Geita or Svolværgeita (Spålla) is a 150 m tall pinnacle at the southwest face of the mountain Fløyfjellet on the island of Austvågøya in the Lofoten archipelago. The 569 m high Fløyfjellet is located on the edge of the town of Svolvær in Vågan Municipality in Nordland county, Norway. The first recorded time a climber reached the summit of Svolværgeita was on 1 August 1910 by Ferdinand Schjelderup, Alf Bonnevie Bryn, and Carl Wilhelm Rubenson.

==Name==
The official name of the mountain is Geita. The name is the finite form of geit which means "goat" since the mountain has two "horns". The two horns are called Storhorn and Lillehorn. By descending from Storhorn, it is common to jump over a 1.5 m wide gap and land safely on Lillehorn, while viewing the town cemetery 300 m below. The name is unofficially prefixed with "Svolvær" since it is located in that town.

==First ascent==
The 1910 Route was first climbed by Bryn, Schjelderup, and Rubinson.

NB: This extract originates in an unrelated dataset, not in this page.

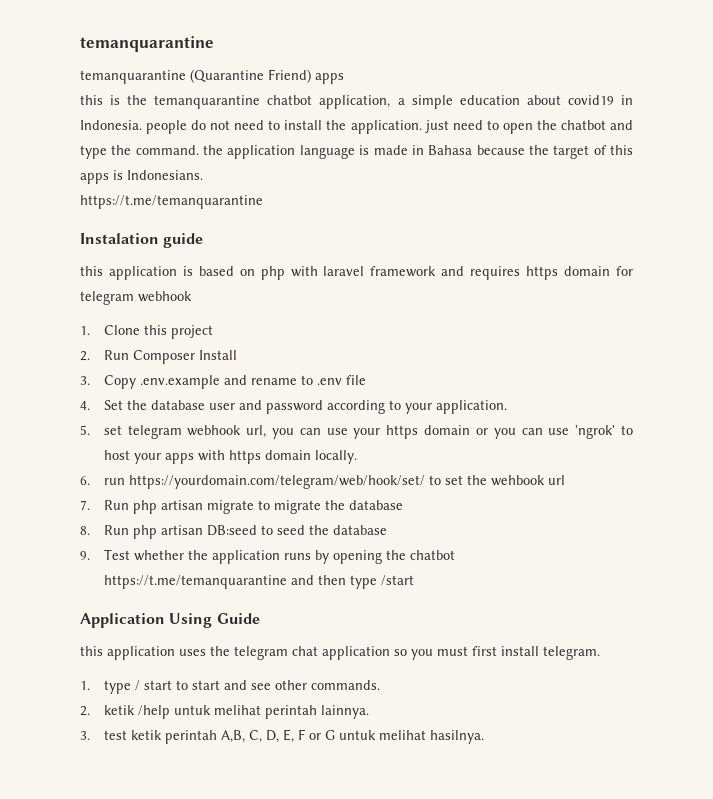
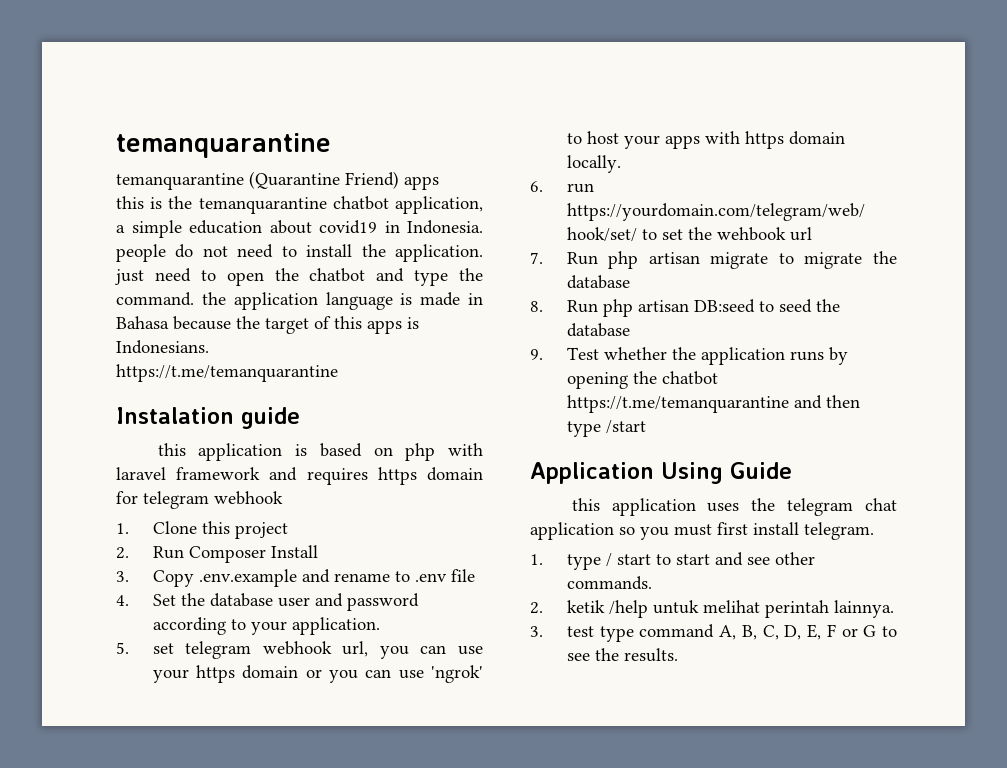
[130,730,245,744] ketik perintah A,B, -> [599,624,757,642] type command A, B,
[338,730,484,744] untuk melihat hasilnya. -> [882,626,898,637] [566,648,678,662] to see the results.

They reached the top by 11:00 pm on 1 August 1910. Their route includes a diagonal traverse across the north wall of the mountain, led by Rubinson. Before the climb, the three had bet a local hotel owner a bottle of wine that they would reach the Goat summit. The group of Bryn, Schjelderup, and Rubinson had shortly before finished the first successful ascent of Stetind, on 30 July. Two days later, on 3 August, the same group made the first ascent of Trakta, one of the most difficult summits to reach in Norway.

==Climbing routes==
In addition to The 1910 Route, several other routes to the summit of The Goat have been described. The longest and classic route is The Front Side (grade 5+), first climbed by Wilhelm Høyer and Alf Krane in 1947. Another route is The Vegetarian (grade 5, A1). The route Highway to heaven (grade 6+, A2) was first ascended in August 1991. The Rappel Route (grade 5) was first top-roped by Svein Smaaskjær in the 1960s. The Back Side (also called The Spiral Route) (grad 5+) was first climbed in 1928 by Bror Bommen and Bjørn Lyche. The harder Angelwings (grad 6+) was first aid climbed by Arild Meyer and Hugo Bjørnstad in 1974, and first free-climbed in 1993 by Ed Webster, Arild Meyer, and Odd-Roar Wik. Local-born mountain climber Geir Rune Holm is the first to have reached 1000 trips to the summit. This milestone was set on the 3rd of October, 2021.